US Secretary of State John Kerry flew to London on Sunday for talks that will include discussion of the Geneva conference with Lakhdar Brahimi, the UN-Arab League envoy for Syria.

But Sabra said the international community had failed to punish the regime for an August 21 sarin attack on the outskirts of Damascus that reportedly killed hundreds of people.

Washington threatened to carry out military strikes in response to the attacks, which the United States and the Syrian opposition blamed on the regime.

But the punitive strikes were averted by a US-Russian deal under which Syria is turning over its chemical arsenal for destruction.

"The international community has focused on the murder weapon, which is the chemical weapons, and left the murderer unpunished and forgotten the victims," Sabra said.

"The regional and international context does not give the impression that Geneva 2 will offer anything to the Syrians," he added.

"We will not participate in a conference that is intended to hide the failure of international politics."

He also invoked the plight of Syrians in neighbourhoods besieged by regime troops, including in the Damascus suburb of Moadamiyet al-Sham, where he said residents were "dying of hunger."



The suburb southwest of the capital is largely controlled by rebels and has been under an army siege for months.

On Sunday, the Syrian Red Crescent said it had evacuated 1,500 people from the neighbourhood since the day before.

"Around 1,500 people, most of them women and children, were evacuated from a point on the outskirts of Moadamiyet al-Sham and taken to shelters," Red Crescent head of operations Khaled Erksoussi told AFP.

He said the evacuated civilians "were in a state of major fatigue and were very scared."

Regime forces regularly bomb the area and the opposition accuses the government of starving residents by sealing off the district.

Moadamiyet al-Sham was also one of the areas targeted in the 21 August sarin attack.

The Syrian government says the opposition is holding residents of the district hostage and described the evacuation as part of its "efforts to protect citizens from terrorists."

A video distributed by state news agency SANA showed hundreds of people, mostly women and children, streaming towards a convoy of buses, assisted by officials from the Red Crescent.

State television showed Social Affairs Minister Kinda Shmat and soldiers welcoming the evacuees as they arrived.

Erksoussi said Red Crescent officials were unable to enter Moadamiyet al-Sham "to provide treatment to the wounded, who we were not able to evacuate."

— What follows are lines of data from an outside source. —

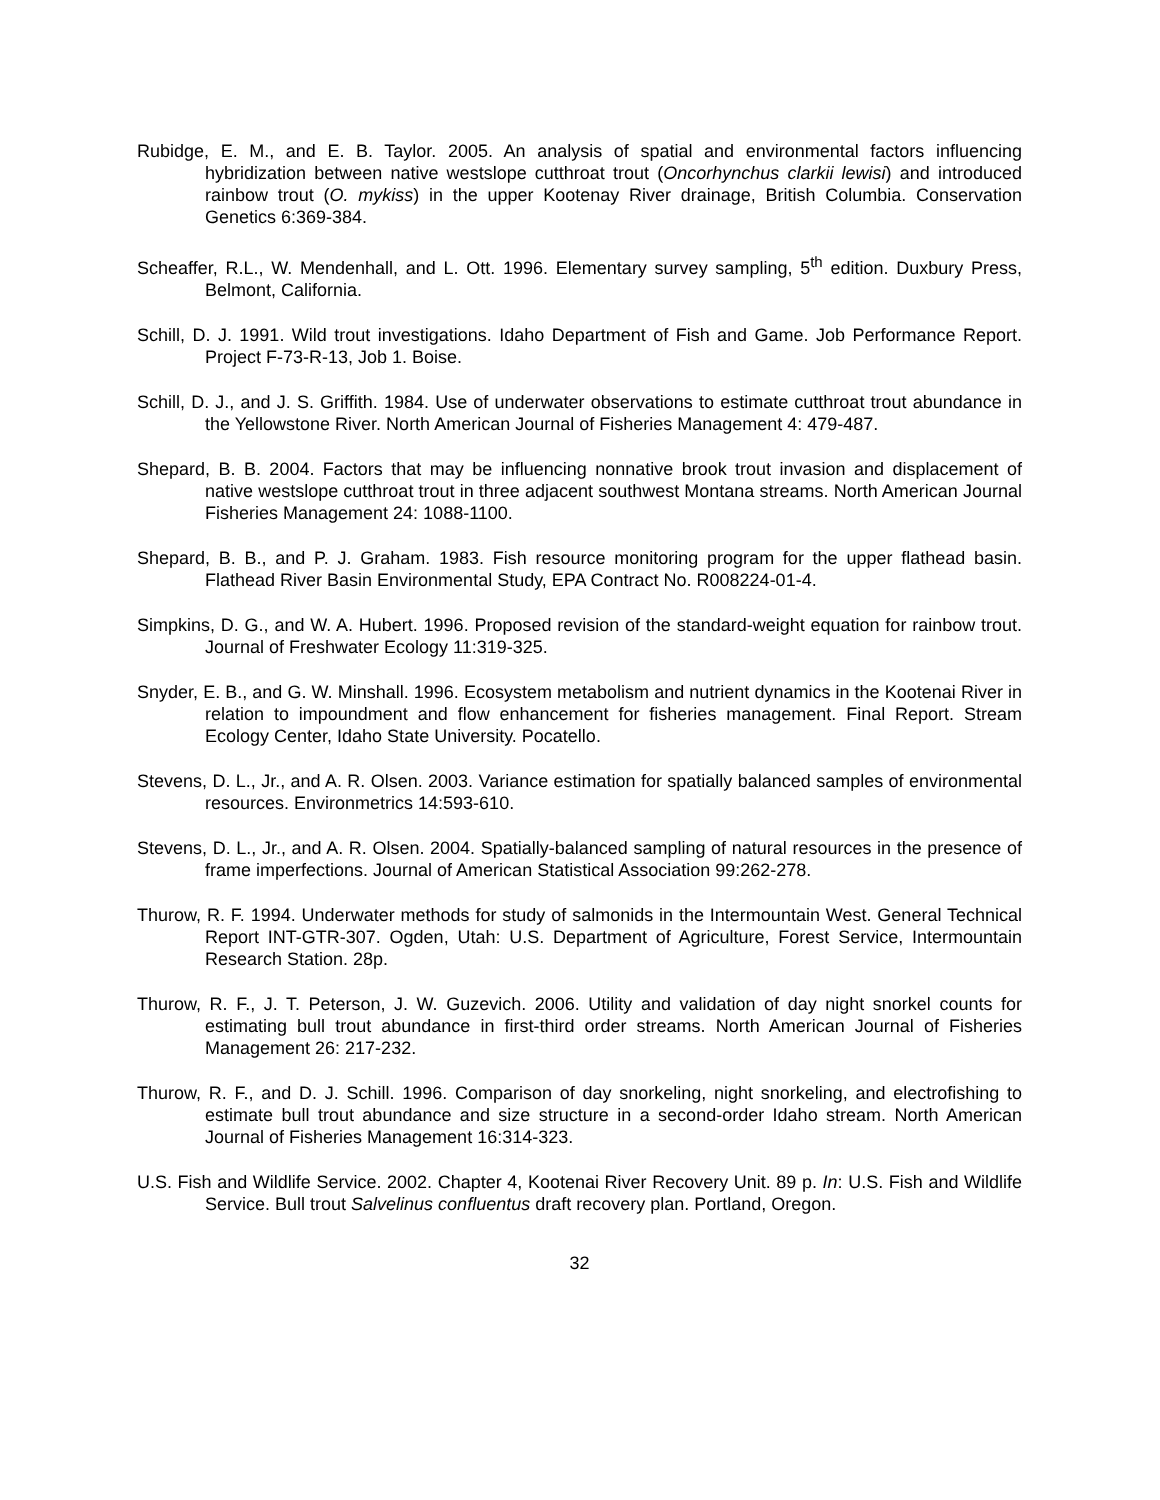Rubidge, E. M., and E. B. Taylor. 2005. An analysis of spatial and environmental factors influencing hybridization between native westslope cutthroat trout (Oncorhynchus clarkii lewisi) and introduced rainbow trout (O. mykiss) in the upper Kootenay River drainage, British Columbia. Conservation Genetics 6:369-384.
Scheaffer, R.L., W. Mendenhall, and L. Ott. 1996. Elementary survey sampling, 5<sup>th</sup> edition. Duxbury Press, Belmont, California.
Schill, D. J. 1991. Wild trout investigations. Idaho Department of Fish and Game. Job Performance Report. Project F-73-R-13, Job 1. Boise.
Schill, D. J., and J. S. Griffith. 1984. Use of underwater observations to estimate cutthroat trout abundance in the Yellowstone River. North American Journal of Fisheries Management 4: 479-487.
Shepard, B. B. 2004. Factors that may be influencing nonnative brook trout invasion and displacement of native westslope cutthroat trout in three adjacent southwest Montana streams. North American Journal Fisheries Management 24: 1088-1100.
Shepard, B. B., and P. J. Graham. 1983. Fish resource monitoring program for the upper flathead basin. Flathead River Basin Environmental Study, EPA Contract No. R008224-01-4.
Simpkins, D. G., and W. A. Hubert. 1996. Proposed revision of the standard-weight equation for rainbow trout. Journal of Freshwater Ecology 11:319-325.
Snyder, E. B., and G. W. Minshall. 1996. Ecosystem metabolism and nutrient dynamics in the Kootenai River in relation to impoundment and flow enhancement for fisheries management. Final Report. Stream Ecology Center, Idaho State University. Pocatello.
Stevens, D. L., Jr., and A. R. Olsen. 2003. Variance estimation for spatially balanced samples of environmental resources. Environmetrics 14:593-610.
Stevens, D. L., Jr., and A. R. Olsen. 2004. Spatially-balanced sampling of natural resources in the presence of frame imperfections. Journal of American Statistical Association 99:262-278.
Thurow, R. F. 1994. Underwater methods for study of salmonids in the Intermountain West. General Technical Report INT-GTR-307. Ogden, Utah: U.S. Department of Agriculture, Forest Service, Intermountain Research Station. 28p.
Thurow, R. F., J. T. Peterson, J. W. Guzevich. 2006. Utility and validation of day night snorkel counts for estimating bull trout abundance in first-third order streams. North American Journal of Fisheries Management 26: 217-232.
Thurow, R. F., and D. J. Schill. 1996. Comparison of day snorkeling, night snorkeling, and electrofishing to estimate bull trout abundance and size structure in a second-order Idaho stream. North American Journal of Fisheries Management 16:314-323.
U.S. Fish and Wildlife Service. 2002. Chapter 4, Kootenai River Recovery Unit. 89 p. In: U.S. Fish and Wildlife Service. Bull trout Salvelinus confluentus draft recovery plan. Portland, Oregon.
32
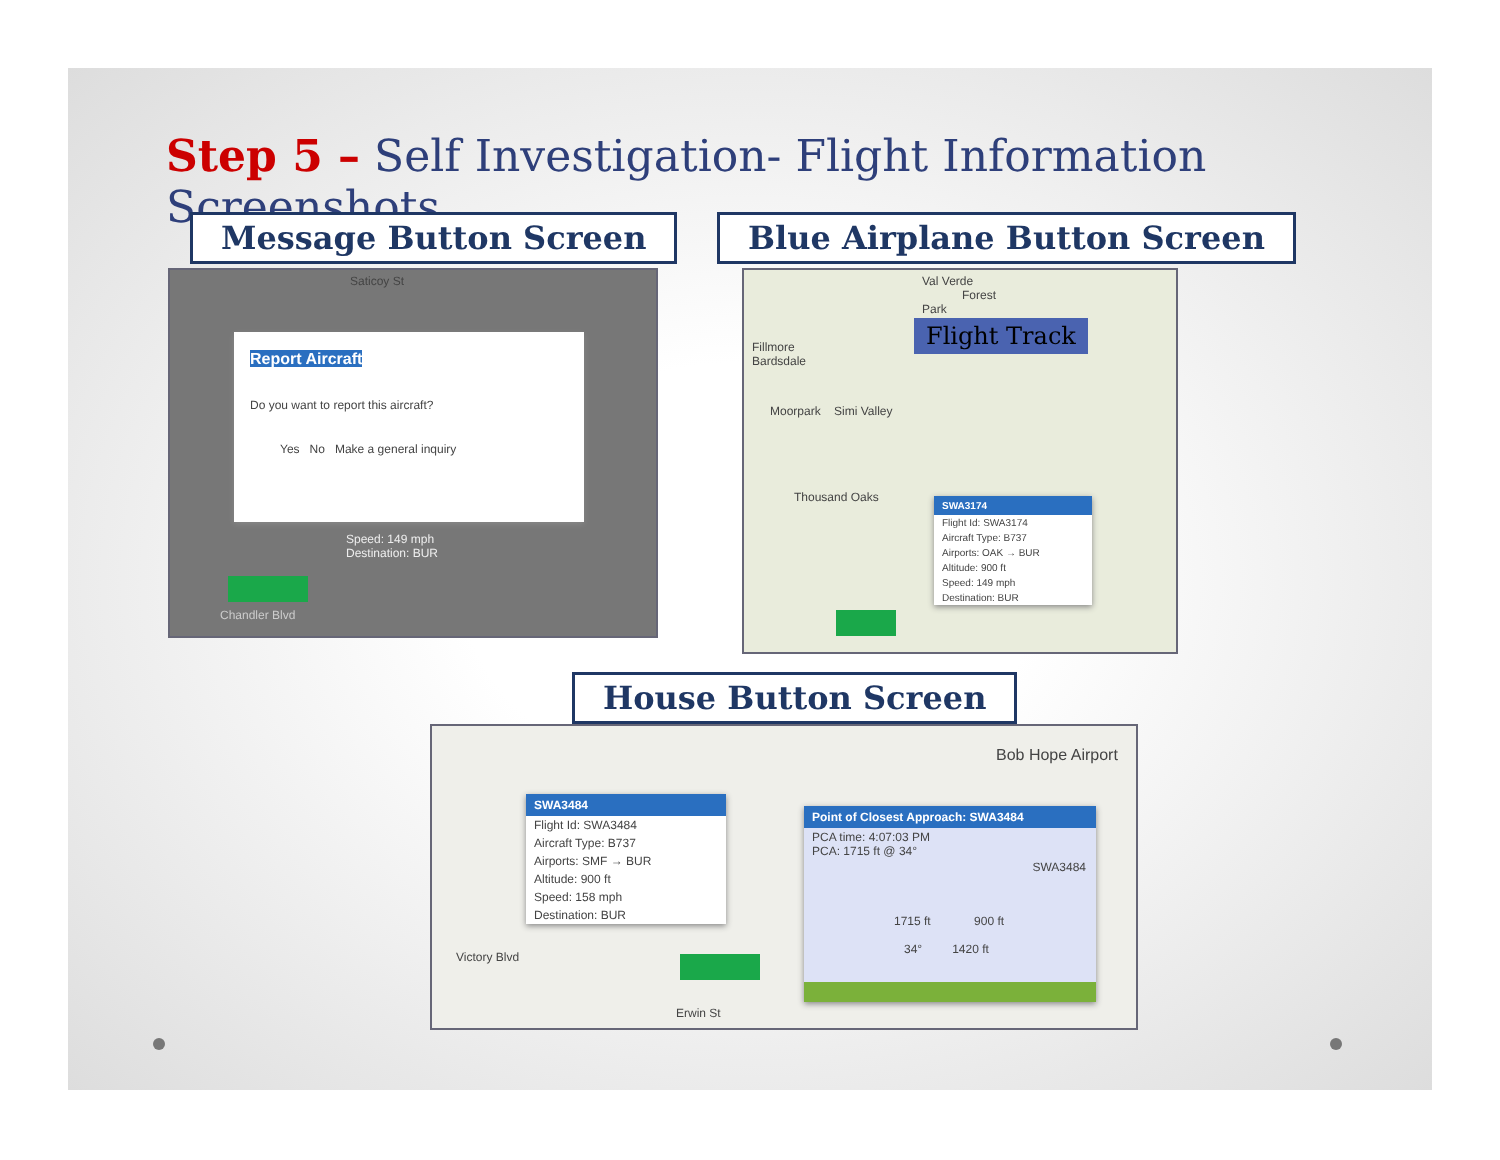Step 5 – Self Investigation- Flight Information Screenshots
Message Button Screen Blue Airplane Button Screen
Saticoy St
Report Aircraft
Do you want to report this aircraft?
Yes No Make a general inquiry
Speed: 149 mph
Destination: BUR
Chandler Blvd
Val Verde Forest Park
Fillmore
Bardsdale
Flight Track
Moorpark Simi Valley
Thousand Oaks
SWA3174
Flight Id: SWA3174
Aircraft Type: B737
Airports: OAK → BUR
Altitude: 900 ft
Speed: 149 mph
Destination: BUR
House Button Screen
SWA3484
Flight Id: SWA3484
Aircraft Type: B737
Airports: SMF → BUR
Altitude: 900 ft
Speed: 158 mph
Destination: BUR
Bob Hope Airport
Point of Closest Approach: SWA3484
PCA time: 4:07:03 PM
PCA: 1715 ft @ 34°
SWA3484
1715 ft 900 ft
34° 1420 ft
Victory Blvd
Erwin St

He would not say whether the evacuation was the result of an agreement between the rebels and the regime, saying only that the Red Crescent "received guarantees that it could carry out this operation."

Elsewhere in the country, the Observatory said regime war planes bombed the town of Sfeireh in northern Aleppo province as they pressed a bid to reclaim the town from rebels.

Sfeireh is near a site believed to hold chemical weapons, and the regime bombardment in recent days has provoked an exodus.

In the southern Daraa province meanwhile, rebels brought down a regime warplane in the Atman region, the Observatory said.